===== TEXT SHOWN =====

Concerning the lives—and loves—of Gilded Age New York’s most prominent families, Edith Wharton’s Pulitzer Prize-winning magnum opus, The Age of Innocence, has long occupied a slot on the crowded shelf of “unfilmable” novels. Flitting seamlessly between the sumptuous, albeit overwrought interiors of her characters’ brownstones and psyches, Wharton’s prose is especially difficult to render. Where plaintive narration and a few furrowed brows might satisfy a lesser auteur, illustrating generations of rigid propriety and lingering scandal requires a more dextrous touch.
In Martin Scorsese’s 1993 adaptation, the director and his collaborators—editor Thelma Schoonmaker and screenwriter Jay Cocks, to name a couple—successfully juggle an extended bourgeois family tree and letters-as-plot devices with an inventive, sometimes mischievous cinematic grammar. In front of, and behind the camera, fidelity is set aside in favor of more sensuous choices. The central love triangle, between a wealthy young lawyer (Daniel Day-Lewis), his worldly divorced cousin (Michelle Pfieffer), and his doe-eyed fiancée (Winona Ryder), burns with an urgency that rivals Wharton’s longing prose. And production designer Dante Ferretti’s faithful interiors, chockablock with Chesterfield sofas and Boston ferns, provide a complementary excess to their occupants’ suffocating restraint.

=====

▶ TASK STATEMENT
Continue the essay on Scorsese's film of The Age of Innocence from where it stops.

===== DATASET EXCERPTS =====

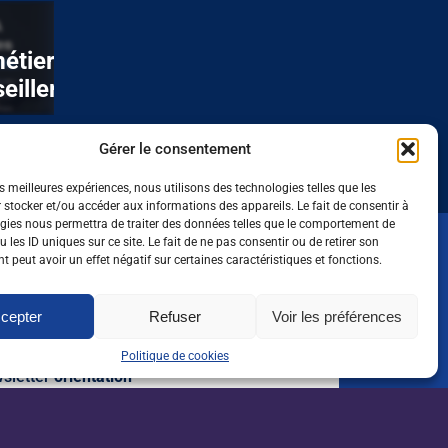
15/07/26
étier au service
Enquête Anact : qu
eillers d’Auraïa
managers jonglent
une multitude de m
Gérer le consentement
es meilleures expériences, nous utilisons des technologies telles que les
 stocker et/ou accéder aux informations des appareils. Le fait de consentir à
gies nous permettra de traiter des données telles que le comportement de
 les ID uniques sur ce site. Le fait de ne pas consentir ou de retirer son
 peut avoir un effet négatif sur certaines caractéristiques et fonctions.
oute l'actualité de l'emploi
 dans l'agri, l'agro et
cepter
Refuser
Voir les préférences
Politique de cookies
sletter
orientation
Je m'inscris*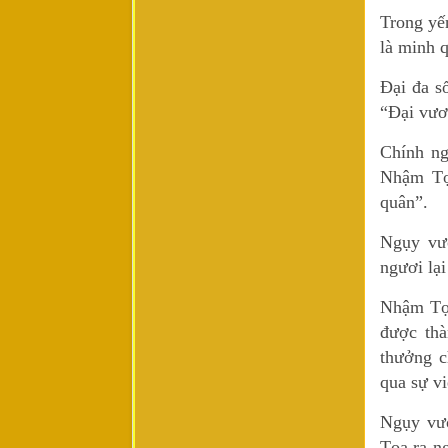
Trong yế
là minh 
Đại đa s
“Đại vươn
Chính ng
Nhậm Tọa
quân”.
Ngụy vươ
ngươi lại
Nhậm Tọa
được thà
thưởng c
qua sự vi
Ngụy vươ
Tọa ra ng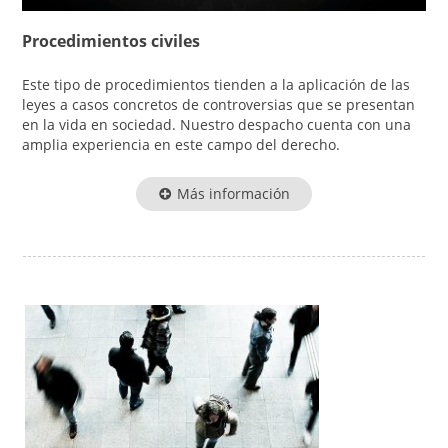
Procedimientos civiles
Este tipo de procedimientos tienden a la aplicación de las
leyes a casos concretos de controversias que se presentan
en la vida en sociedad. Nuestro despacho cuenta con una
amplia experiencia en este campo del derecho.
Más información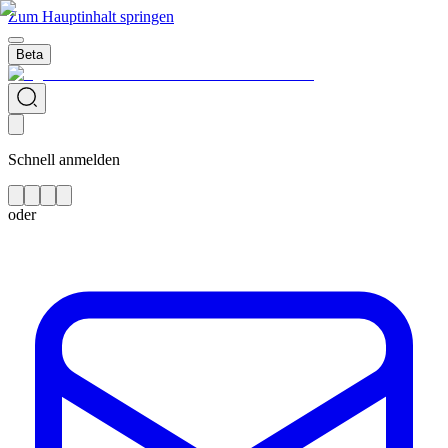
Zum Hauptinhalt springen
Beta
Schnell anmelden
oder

=====

▶ REPLY
Who better than Scorsese to depict these, the meanest streets of all? Only a native New Yorker could so artfully portray the stultifying proximity of illicit city romance. In the gossip-filled parlors of the van der Luydens or Archers, the slightest faux pas could have a disastrous effect on one’s reputation. Cross the boss, south of Houston, and the shame is the same (if not a hair bloodier). Fifth Avenue, it seems, is not so far from Mulberry Street.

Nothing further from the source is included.